Almirola finally got his big chance in 2012, completing, for the first time, a full Sprint Cup schedule in Richard Petty Motorsports’ famed No. 43. Remarkably, it was only the fourth full season of competition for Almirola in a national NASCAR touring division; only 28, he’s bounced around more than some drivers do in an entire career.
Almirola’s 2012 results were mediocre — 20th in points — but despite that, he was rewarded with a one-year extension. His return to the No. 43 Ford at RPM for this year wasn’t announced until the final weekend of the 2012 season, and it comes on the heels of a year chock full of changing crew chiefs and future uncertainty within a team that’s a long way from the top rungs of the Cup Series.
Almirola had three different voices in his ear in 2012, and the season eventually ended with Todd Parrott working the No. 43 pit box. It was a pairing that seemed to work, as Almirola led nearly 70 laps at Kansas in October and would have had two top 5-finishes in the last four races had the season finale at Homestead been one lap shorter.
It was enough to leave Almirola, already boosted by the contract extension, all smiles in preparation for Daytona and beyond. “We went through some changes (in 2012), but since being paired with Todd (Parrott) and this crew, I’ve had the most fun I’ve had in a Cup car,” he says.
Can the duo carry momentum into 2013? Almirola’s No. 43, again backed by Smithfield Foods, will keep Ford engines under the hood, but all is not roses. Due to Penske Racing’s switch to Ford from Dodge, simple math says RPM won’t get the same manufacturer attention it has in the past. And for an organization that has struggled to keep up with the Joneses, a further splintering of Ford Racing’s resources may only widen the chasm between the big boys at the table and those receiving Roush Fenway’s scraps.

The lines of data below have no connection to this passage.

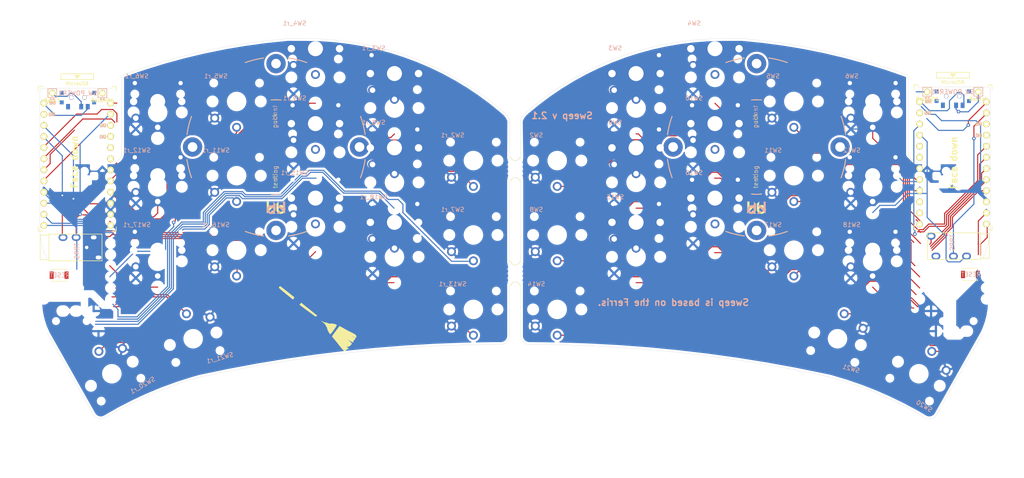
<source format=kicad_pcb>
(kicad_pcb (version 20211014) (generator pcbnew)

  (general
    (thickness 1.6)
  )

  (paper "A4")
  (layers
    (0 "F.Cu" signal)
    (31 "B.Cu" signal)
    (32 "B.Adhes" user "B.Adhesive")
    (33 "F.Adhes" user "F.Adhesive")
    (34 "B.Paste" user)
    (35 "F.Paste" user)
    (36 "B.SilkS" user "B.Silkscreen")
    (37 "F.SilkS" user "F.Silkscreen")
    (38 "B.Mask" user)
    (39 "F.Mask" user)
    (40 "Dwgs.User" user "User.Drawings")
    (41 "Cmts.User" user "User.Comments")
    (42 "Eco1.User" user "User.Eco1")
    (43 "Eco2.User" user "User.Eco2")
    (44 "Edge.Cuts" user)
    (45 "Margin" user)
    (46 "B.CrtYd" user "B.Courtyard")
    (47 "F.CrtYd" user "F.Courtyard")
    (48 "B.Fab" user)
    (49 "F.Fab" user)
  )

  (setup
    (pad_to_mask_clearance 0)
    (pcbplotparams
      (layerselection 0x00010fc_ffffffff)
      (disableapertmacros false)
      (usegerberextensions false)
      (usegerberattributes true)
      (usegerberadvancedattributes true)
      (creategerberjobfile true)
      (svguseinch false)
      (svgprecision 6)
      (excludeedgelayer true)
      (plotframeref false)
      (viasonmask false)
      (mode 1)
      (useauxorigin false)
      (hpglpennumber 1)
      (hpglpenspeed 20)
      (hpglpendiameter 15.000000)
      (dxfpolygonmode true)
      (dxfimperialunits true)
      (dxfusepcbnewfont true)
      (psnegative false)
      (psa4output false)
      (plotreference true)
      (plotvalue true)
      (plotinvisibletext false)
      (sketchpadsonfab false)
      (subtractmaskfromsilk false)
      (outputformat 1)
      (mirror false)
      (drillshape 0)
      (scaleselection 1)
      (outputdirectory "sweep2gerber")
    )
  )

  (net 0 "")
  (net 1 "BT+")
  (net 2 "gnd")
  (net 3 "vcc")
  (net 4 "Switch18")
  (net 5 "reset")
  (net 6 "Switch1")
  (net 7 "Switch2")
  (net 8 "Switch3")
  (net 9 "Switch4")
  (net 10 "Switch5")
  (net 11 "Switch6")
  (net 12 "Switch7")
  (net 13 "Switch8")
  (net 14 "Switch9")
  (net 15 "Switch10")
  (net 16 "Switch11")
  (net 17 "Switch12")
  (net 18 "Switch13")
  (net 19 "Switch14")
  (net 20 "Switch15")
  (net 21 "Switch16")
  (net 22 "Switch17")
  (net 23 "Net-(SW_POWER1-Pad1)")
  (net 24 "raw")
  (net 25 "BT+_r")
  (net 26 "Switch18_r")
  (net 27 "reset_r")
  (net 28 "Switch9_r")
  (net 29 "Switch10_r")
  (net 30 "Switch11_r")
  (net 31 "Switch12_r")
  (net 32 "Switch13_r")
  (net 33 "Switch14_r")
  (net 34 "Switch15_r")
  (net 35 "Switch16_r")
  (net 36 "Switch17_r")
  (net 37 "Switch1_r")
  (net 38 "Switch2_r")
  (net 39 "Switch3_r")
  (net 40 "Switch4_r")
  (net 41 "Switch5_r")
  (net 42 "Switch6_r")
  (net 43 "Switch7_r")
  (net 44 "Switch8_r")
  (net 45 "Net-(SW_POWERR1-Pad1)")

  (footprint "kbd:ProMicro_v3_min" (layer "F.Cu") (at 230.178 50.4291))

  (footprint "Kailh:TRRS-PJ-320A" (layer "F.Cu") (at 236.474 68.9171 -90))

  (footprint "Kailh:SW_PG1350_nonrev_DPB" (layer "F.Cu") (at 175.856 57.956))

  (footprint "Kailh:SW_PG1350_nonrev_DPB" (layer "F.Cu") (at 222.386 98.082 150))

  (footprint "Kailh:SW_PG1350_nonrev_DPB" (layer "F.Cu") (at 157.856 63.494))

  (footprint "Kailh:SW_PG1350_nonrev_DPB" (layer "F.Cu") (at 203.826 90.082 165))

  (footprint "Kailh:SW_PG1350_nonrev_DPB" (layer "F.Cu") (at 193.856 69.85))

  (footprint "Kailh:SW_PG1350_nonrev_DPB" (layer "F.Cu") (at 211.836 69.85))

  (footprint "Kailh:SW_PG1350_nonrev_DPB" (layer "F.Cu") (at 175.856 23.822))

  (footprint "Kailh:SW_PG1350_nonrev_DPB" (layer "F.Cu") (at 157.856 29.502))

  (footprint "Kailh:SW_PG1350_nonrev_DPB" (layer "F.Cu") (at 157.856 46.476))

  (footprint "Kailh:SW_PG1350_nonrev_DPB" (layer "F.Cu") (at 139.856 83.382))

  (footprint "Kailh:SW_PG1350_nonrev_DPB" (layer "F.Cu") (at 211.836 52.832))

  (footprint "Kailh:SW_PG1350_nonrev_DPB" (layer "F.Cu") (at 193.856 52.832))

  (footprint "Kailh:SW_PG1350_nonrev_DPB" (layer "F.Cu") (at 139.856 66.382))

  (footprint "Kailh:SW_PG1350_nonrev_DPB" (layer "F.Cu") (at 211.856 35.882))

  (footprint "Kailh:SW_PG1350_nonrev_DPB" (layer "F.Cu") (at 193.856 35.882))

  (footprint "Kailh:SW_PG1350_nonrev_DPB" (layer "F.Cu") (at 139.856 49.382))

  (footprint "Duckyb-Parts:mouse-bite-5mm-slot-with-space-for-track" (layer "F.Cu") (at 130.302 51.308))

  (footprint "Duckyb-Parts:mouse-bite-5mm-slot-with-space-for-track" (layer "F.Cu") (at 130.302 75.184))

  (footprint "kbd:SW_SPST_B3U-1000P" (layer "F.Cu") (at 234.15625 75.40625))

  (footprint "Kailh:SW_PG1350_nonrev_DPB" (layer "F.Cu") (at 175.856 40.938))

  (footprint "kbd:Tenting_Puck2" (layer "F.Cu") (at 185.356 46.282))

  (footprint "kbd:1pin_conn" (layer "F.Cu") (at 235.966 33.6651))

  (footprint "kbd:1pin_conn" (layer "F.Cu") (at 224.282 33.6651))

  (footprint "kbd:ProMicro_v3_min" (layer "F.Cu") (at 30.326 50.7406))

  (footprint "Kailh:TRRS-PJ-320A" (layer "F.Cu") (at 23.876 69.2286 90))

  (footprint "Kailh:SW_PG1350_nonrev_DPB" (layer "F.Cu") (at 48.686 69.85))

  (footprint "Kailh:SW_PG1350_nonrev_DPB" (layer "F.Cu") (at 66.7 52.832))

  (footprint "Kailh:SW_PG1350_nonrev_DPB" (layer "F.Cu") (at 84.688 57.956))

  (footprint "Kailh:SW_PG1350_nonrev_DPB" (layer "F.Cu") (at 102.714 63.494))

  (footprint "Kailh:SW_PG1350_nonrev_DPB" (layer "F.Cu") (at 48.686 35.882))

  (footprint "Kailh:SW_PG1350_nonrev_DPB" (layer "F.Cu") (at 66.7 35.882))

  (footprint "Kailh:SW_PG1350_nonrev_DPB" (layer "F.Cu") (at 120.732 49.382))

  (footprint "Kailh:SW_PG1350_nonrev_DPB" (layer "F.Cu")
    (tedit 608ABFBC) (tstamp 00000000-0000-0000-0000-0000619835e4)
    (at 66.7 69.85)
    (descr "Kailh \"Choc\" PG1350 keyswitch, able to be mounted on front or back of PCB")
    (tags "kailh,choc")
    (path "/00000000-0000-0000-0000-0000608b204f")
    (attr through_hole)
    (fp_text reference "SW16_r1" (at 4.98 -5.69 180) (layer "Dwgs.User") hide
      (effects (font (size 1 1) (thickness 0.15)))
      (tstamp 9326384b-4777-4c92-aa2f-2d08e6267257)
    )
    (fp_text value "SW_Push" (at -0.07 8.17 180) (layer "Dwgs.User") hide
      (effects (font (size 1 1) (thickness 0.15)))
      (tstamp ddb850dd-54a7-4b63-bc5c-bb6ecd4a3633)
    )
    (fp_text user "${REFERENCE}" (at -4.76 -5.8) (layer "B.SilkS")
      (effects (font (size 1 1) (thickness 0.15)) (justify mirror))
      (tstamp 9cf43076-18a1-462b-9c97-88acb00965fa)
    )
    (fp_text user "${VALUE}" (at 0 8.255) (layer "B.Fab")
      (effects (font (size 1 1) (thickness 0.15)) (justify mirror))
      (tstamp 36f0c0d0-5fbc-41c5-b480-ee52e9c49a15)
    )
    (fp_text user "${REFERENCE}" (at 0 0 180) (layer "F.Fab")
      (effects (font (size 1 1) (thickness 0.15)))
      (tstamp 1bc36098-a67a-43e9-af34-67229b47b5d8)
    )
    (fp_line (start -8.6 8.49968) (end 8.635989 8.500406) (layer "Eco1.User") (width 0.12) (tstamp 3ff9be75-0570-418f-a5fc-6ed51d4eae5c))
    (fp_line (start -8.63 -8.5) (end 8.599915 -8.5) (layer "Eco1.User") (width 0.12) (tstamp 73ec9bbc-dc9a-43b6-8948-b32c01d65371))
    (fp_line (start 9 8.1) (end 9.000321 -8.135989) (layer "Eco1.User") (width 0.12) (tstamp b31efc5a-7b21-4ce8-b439-1c9342fcef4e))
    (fp_line (start -9.000406 8.135669) (end -8.994011 -8.099594) (layer "Eco1.User") (width 0.12) (tstamp fe1771f5-b72c-4bc4-add4-a2ba0d9e31fd))
    (fp_arc (start 8.599915 -8.5) (mid 8.878973 -8.404734) (end 9.000321 -8.135989) (layer "Eco1.User") (width 0.12) (tstamp 096afd04-538e-4b21-921b-0720cfc0fc33))
    (fp_arc (start 9 8.1) (mid 8.904734 8.379058) (end 8.635989 8.500406) (layer "Eco1.User") (width 0.12) (tstamp 309e2839-3c95-45df-b7ac-fa723f3d94a2))
    (fp_arc (start -8.6 8.49968) (mid -8.879058 8.404414) (end -9.000406 8.135669) (layer "Eco1.User") (width 0.12) (tstamp 450fd788-d806-48b1-a032-8afdc8273e6e))
    (fp_arc (start -8.994011 -8.099594) (mid -8.898745 -8.378652) (end -8.63 -8.5) (layer "Eco1.User") (width 0.12) (tstamp ad10a4b7-2487-448c-860c-e5fa438bed4f))
    (fp_line (start 2.6 -3.1) (end 2.6 -6.3) (layer "Eco2.User") (width 0.15) (tstamp 0fd3f13d-0c3f-4c8e-b91e-1739efdf550b))
    (fp_line (start 2.6 -6.3) (end -2.6 -6.3) (layer "Eco2.User") (width 0.15) (tstamp 2a3624de-1e65-44b5-8315-a1c35dfa4ff3))
    (fp_line (start -6.9 6.9) (end -6.9 -6.9) (layer "Eco2.User") (width 0.15) (tstamp 4d2bcc63-a2dd-418c-bd5f-ddaef4fca43f))
    (fp_line (start -2.6 -3.1) (end -2.6 -6.3) (layer "Eco2.User") (width 0.15) (tstamp 6c353f58-6a07-42df-b4f4-806225c5678c))
    (fp_line (start 6.9 -6.9) (end -6.9 -6.9) (layer "Eco2.User") (width 0.15) (tstamp 7ee86355-6575-4d7f-b27a-ccda75d5cc71))
    (fp_line (start -6.9 6.9) (end 6.9 6.9) (layer "Eco2.User") (width 0.15) (tstamp eb154998-e619-45d3-80ac-fd884505378c))
    (fp_line (start 6.9 -6.9) (end 6.9 6.9) (layer "Eco2.User") (width 0.15) (tstamp f63e0144-2120-44f8-87b4-16ef8ae471f6))
    (fp_line (start -2.6 -3.1) (end 2.6 -3.1) (layer "Eco2.User") (width 0.15) (tstamp fe4cc217-32a1-4374-9d51-46234fb59001))
    (fp_line (start 7.5 -7.5) (end 7.5 7.5) (layer "B.Fab") (width 0.15) (tstamp 0106ccf0-8034-415a-8047-b288cb28580b))
    (fp_line (start 7.5 7.5) (end -7.5 7.5) (layer "B.Fab") (width 0.15) (tstamp 7e03d2ab-f849-4512-9569-879b25ae0e0c))
    (fp_line (start -7.5 -7.5) (end 7.5 -7.5) (layer "B.Fab") (width 0.15) (tstamp ba0a6746-a0cb-4d84-a93c-280700fe503d))
    (fp_line (start -7.5 7.5) (end -7.5 -7.5) (layer "B.Fab") (width 0.15) (tstamp e93a39c0-ae2f-4d69-82ed-37fb069ff7a5))
    (fp_line 
... [801137 chars truncated]
</source>
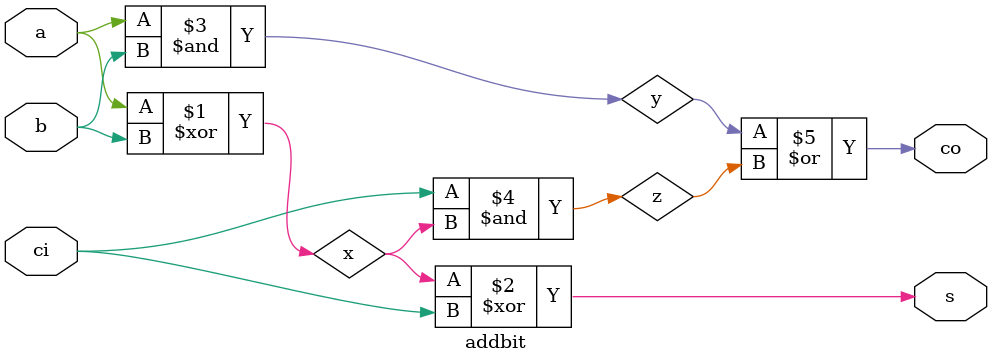
<source format=v>
module addbit(s,co,ci,a,b);
	output s,co;
	input ci,a,b;
	xor xor_1(x,a,b); 
	xor xor_2(s,x,ci);
	and and_1(y,a,b);
	and and_2(z,ci,x);
	or or_1(co,y,z);
endmodule

</source>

Almirola, though, has proven to be a smooth driver, failing to finish only 18 percent of all of his NASCAR starts, oftentimes while in equipment that was outmatched by the powerhouse teams. Playing the cards right — most likely at 1.5-mile tracks, where teammate Marcos Ambrose has also come close to Victory Lane, or at Martinsville, where he seems to have a knack for the track — could put Almirola in line for a win this year. Being consistent enough to make a play for Chase consideration is too much of a stretch, though.
What the Competition is Saying
Anonymous quotes from crew chiefs, competitors and media
“Almirola is, personality-wise, a great guy and as a race car driver he is a bit underrated,” one crew chief says. “He’s had some good runs and done some great things, I just don’t think he's been in the right situation yet. He’s in that 43 car, and Richard Petty Motorsports is going to do everything they can to make that car succeed, I just don’t know if they have everything in place over there to do that.”
One NASCAR media member mirrors those sentiments, noting that, “Almirola could surprise this season. Don’t get me wrong, he’s not a Chase contender just yet, but experience in the Cup Series will find him posting improved numbers. The issue that he has no control over is the equipment. RPM is shuffling guys around over there to help the 43 car, but personnel moves will only help so much. They need to find more speed.”